Today is the kind of day where thoughts run rampant. My mind is busy. It has been a tangled mess of thoughts for a few weeks. I can’t keep them straight and they are ever moving; ever changing.
My job is done in less than a week. I can’t help but be scared. I’m nervous about being unemployed again. The first time was only a couple of months; I was very lucky. The economy is much worse now. It seems right now that I know more people who are out of a job than I do people with jobs. I am definitely worried.
For my own sake I’ll try to keep a positive attitude. It is a good example for the boys. And while I’m out of work I can work on school and work on sorting things out like I always want to. I can take care of the things I never really have time to do… Maybe. It depends on how long the idle process is. I’m really hoping it’s not too long. Not holding my breath, but definitely crossing my fingers.

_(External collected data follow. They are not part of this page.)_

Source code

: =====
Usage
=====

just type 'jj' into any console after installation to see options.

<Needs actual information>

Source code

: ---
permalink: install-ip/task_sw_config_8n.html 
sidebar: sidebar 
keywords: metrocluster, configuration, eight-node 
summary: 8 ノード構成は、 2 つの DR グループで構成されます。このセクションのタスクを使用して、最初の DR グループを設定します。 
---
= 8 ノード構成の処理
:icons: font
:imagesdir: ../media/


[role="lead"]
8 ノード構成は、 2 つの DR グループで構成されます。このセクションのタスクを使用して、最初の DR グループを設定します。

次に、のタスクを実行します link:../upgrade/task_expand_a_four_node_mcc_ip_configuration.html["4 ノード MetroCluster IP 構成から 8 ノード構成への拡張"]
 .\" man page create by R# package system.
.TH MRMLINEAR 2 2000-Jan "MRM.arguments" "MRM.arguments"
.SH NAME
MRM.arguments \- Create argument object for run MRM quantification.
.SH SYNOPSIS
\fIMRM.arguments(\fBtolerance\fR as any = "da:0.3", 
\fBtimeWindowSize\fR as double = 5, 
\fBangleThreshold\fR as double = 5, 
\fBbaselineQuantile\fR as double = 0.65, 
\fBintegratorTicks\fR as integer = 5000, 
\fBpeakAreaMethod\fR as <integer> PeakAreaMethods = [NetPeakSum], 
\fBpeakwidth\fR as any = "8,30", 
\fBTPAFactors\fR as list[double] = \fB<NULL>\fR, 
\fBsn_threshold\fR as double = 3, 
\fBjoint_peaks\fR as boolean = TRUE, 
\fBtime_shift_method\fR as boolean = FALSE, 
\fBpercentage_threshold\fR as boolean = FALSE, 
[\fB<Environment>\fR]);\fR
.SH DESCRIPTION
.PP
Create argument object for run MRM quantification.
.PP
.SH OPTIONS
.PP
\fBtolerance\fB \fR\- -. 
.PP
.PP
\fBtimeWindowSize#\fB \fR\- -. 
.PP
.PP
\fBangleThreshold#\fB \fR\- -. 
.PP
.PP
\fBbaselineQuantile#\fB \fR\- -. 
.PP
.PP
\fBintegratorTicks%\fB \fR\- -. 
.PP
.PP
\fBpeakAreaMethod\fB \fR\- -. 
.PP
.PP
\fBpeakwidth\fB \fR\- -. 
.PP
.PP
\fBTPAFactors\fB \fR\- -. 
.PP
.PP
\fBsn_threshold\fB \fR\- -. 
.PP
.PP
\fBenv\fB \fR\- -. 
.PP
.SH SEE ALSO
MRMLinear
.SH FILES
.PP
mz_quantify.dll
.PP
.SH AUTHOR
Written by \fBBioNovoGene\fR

The rumor is that the company I used to work for is not doing well and might have to close their doors. It wouldn’t make me a good person to be happy about this, but for some reason I feel secretly vindicated. I don’t know where these feelings come from, because I don’t see myself as that mean of a person. To silently wish failure on so many people. I am still bitter towards the management of the company but only because I feel they made a bad decision in firing me. I need to get rid of that entitlement feeling. If the company closes, there will be about 75 people out of a job. 75 families out of insurance. 75 families left wondering what to do next. I know that feeling. It’s not a good one. That’s why it makes me angry that I am even entertaining any other thought than sadness. I have friends who still work there. Maybe if the management could be the only ones who failed? LOL I know that’s not how it works. All or nothing. I will get over it. It’s not healthy to harbor these feelings.
I’ve made it my goal this year to be a happier person. I have prevailed, in my opinion. I have attempted to make the best of out all the tough spots I’ve been in, whether it is my car taking a crap three times in a month, or whether it’s my job coming to an end. In life you need to make the choice whether you let the negative things get you down or not. Sure, the bumps in the road are sometimes more like sinkholes, but there is another side. There has to be. What would we fight for then?
I have been lucky in life. I could dwell on the bad things that have happened, and I could obsess about the bad choices I have made. But I won’t. It kind of sounds like an oxymoron to type this, given the ranting I just did a couple of paragraphs up. That sure sounded like dwelling to me. I need to take my own advice. Life is not fair sometimes. But life’s what you make it (To quote the ever annoying Hannah Montana)
At times I think about my kids. I wonder what they will think when they get older; if they will appreciate the things I’ve had to go through to make things work… Or if they will resent me for not being able to give them more. It’s not like they are ragamuffin kids wearing rags and holy shoes. Two of them have cell phones (In fact one of them has a nicer phone than I do); they go to as many functions as they can; they are social when they choose to be. I hope it’s enough. I’ve dated guys who complain about how their mothers are/were, and it worries me. I do not want my sons to grow up to be those whiny men. I want them to be strong, and responsible, and nurturing. I don’t really have a way of knowing any of this until that time comes. And hopefully I have done things right. Wish I had a mirror to look around that corner, that’s for sure!!
What a depressing update. Believe it or not I’m not sad right now. There is just so much going on up “Here” (Waves hands around head frantically) I need to get it out. It’s consuming me.
I’ll continue to fight the good fight, and strive to make good choices.